Sea-Monkeys were the brainchild of Harold von Braunhut, who also invented X-Ray Specs. Exactly 40 years after their introduction, Sea-Monkeys are still being sold through von Braunhut’s Maryland-based Transcience Corporation.
The Sea-Monkey market hit a slump in the mid-’90s, when distributor ExploraToy started marketing them as an “educational” toy.
Back when I was a kid, rumors ran rampant about what Sea-Monkeys were, from bits of inert matter to a “flea circus”-style illusion. But with this new “educational” angle, von Braunhut et al. readily reveal that Sea-Monkeys are in fact brine shrimp.
First discovered in the salt ponds of Lymington, England in 1755, brine shrimp are tiny crustaceans (rarely more than half an inch long) that live in highly saline water.
Despite the “shrimp” moniker, they’re not closely related to shrimp; despite the “Sea-Monkey” moniker, they don’t live in the open sea. They thrive in salt lakes and bays. (More than 30 companies harvest them from Utah’s Great Salt Lake alone.) They have compound eyes on projecting stalks, tapered bodies and 11 pairs of legs; under a lens, they look something like silverfish.

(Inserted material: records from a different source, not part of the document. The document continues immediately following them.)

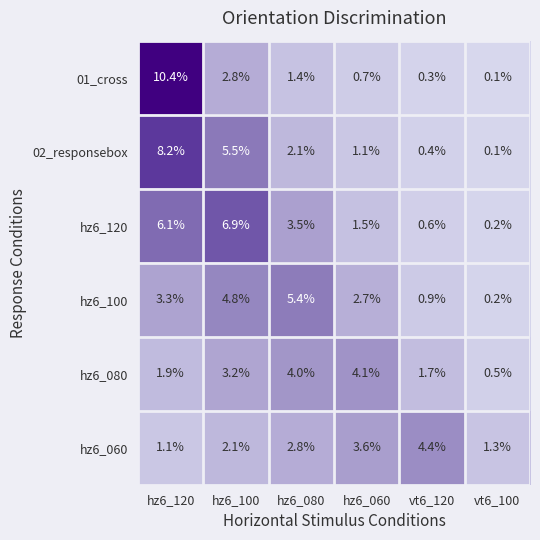

What is the approximate value of hz6_060 at hz6_060?

3.6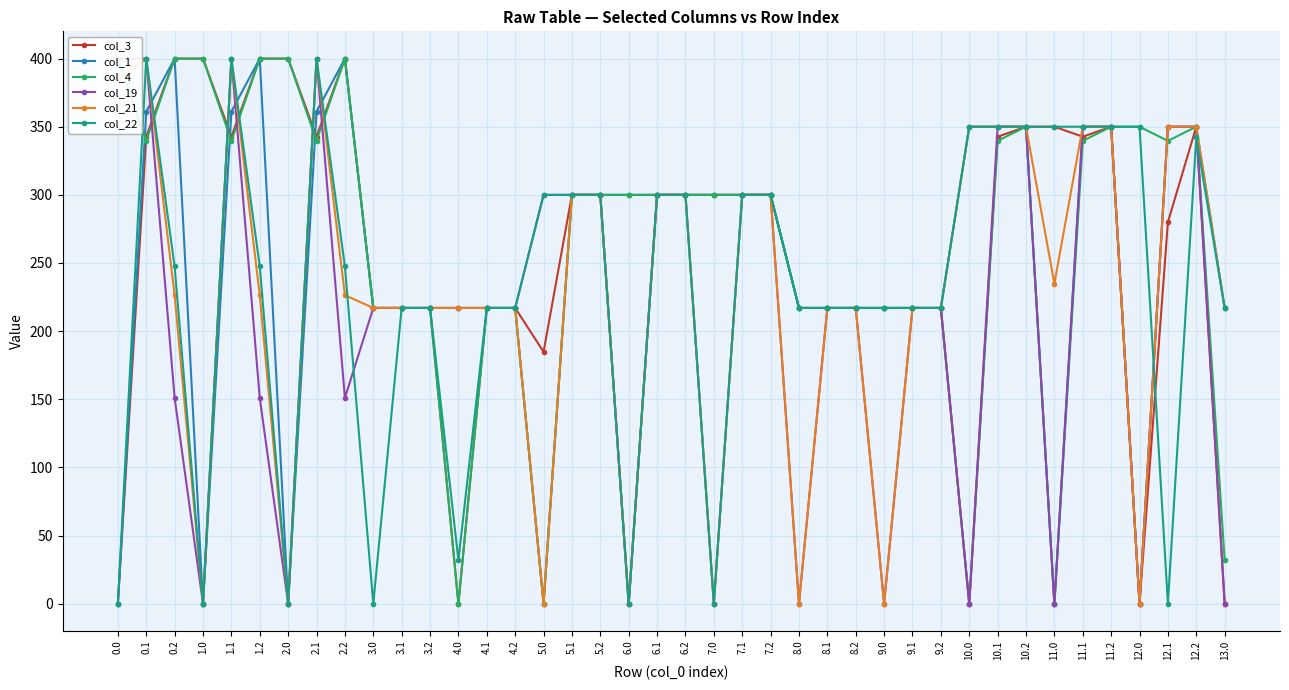

Where is the first local maximum for col_3?

2.2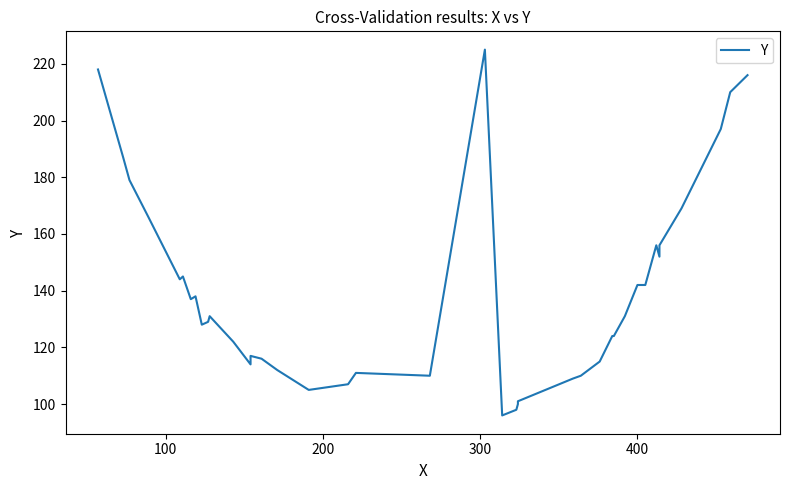

The value at 22 is 166. True or false?

False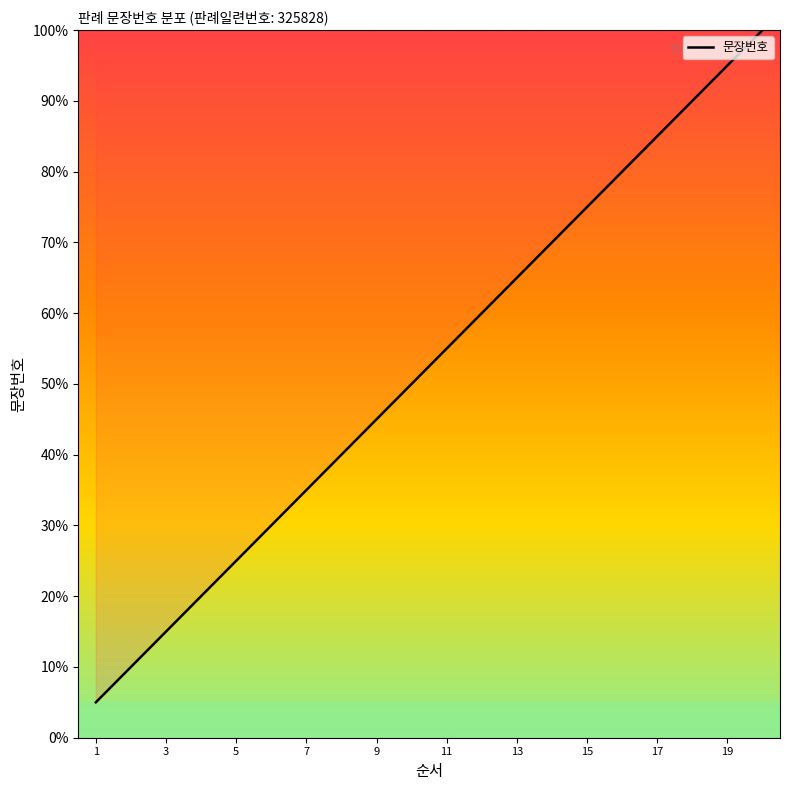

What is the difference between the maximum and minimum values?

95.0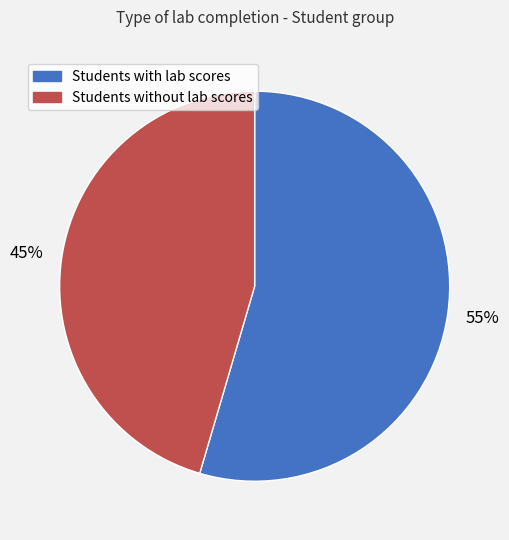

Is there any slice that represents more than half of the pie?

Yes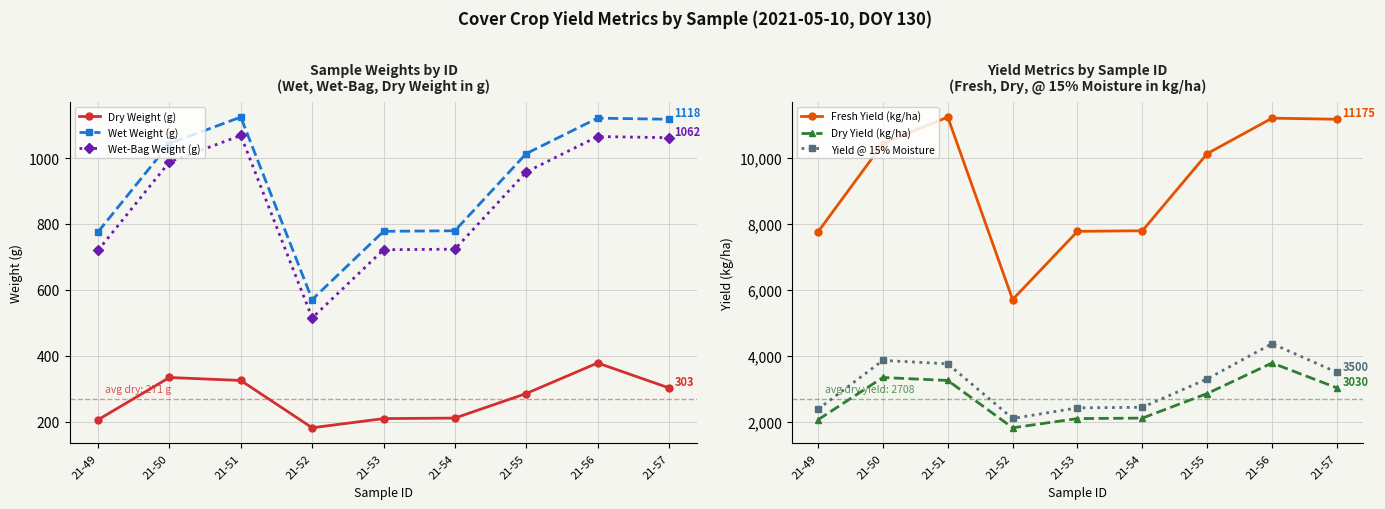

The value of Wet-Bag Weight (g) at 21-50 is 1448.3. True or false?

False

Brine shrimp are survivors. In good conditions, they give birth to live young. But in bad conditions, they lay eggs encased in a tough coating called a cyst. These cysts can withstand extreme temperatures, and will survive complete drying out for dozens of years. But add a little warm salt water, and the young (“Baby Sea-Monkeys”) quickly hatch in perfect condition.
Sea-Monkeys are a special long-lived breed of brine shrimp, and what active lives they are. They may face the Aqua-Leash (a suction device for picking up Sea-Monkeys), Cupid’s-Arrow Mating Powder or the Sea-Monkey Speedway.
The speedway is a race course exploiting the fact that if you create a current in water, brine shrimp instinctively swim against it. Ohio State University hosted a Sea-Monkey race in 1999.
There are also watches and necklaces containing Sea-Monkeys, as well as a space shuttle-shaped aquarium to commemorate Sea-Monkeys going into space on the same mission as John Glenn. (Brine shrimp already went up the US Apollo and the Soviet Cosmos programs.)
Von Braunhut originally sold Sea-Monkeys under the creepy name “Instant Life,” and has faced complaints that it’s unethical to sell animals as toys. However, it might be better than the most common commercial use of brine shrimp: live fish food.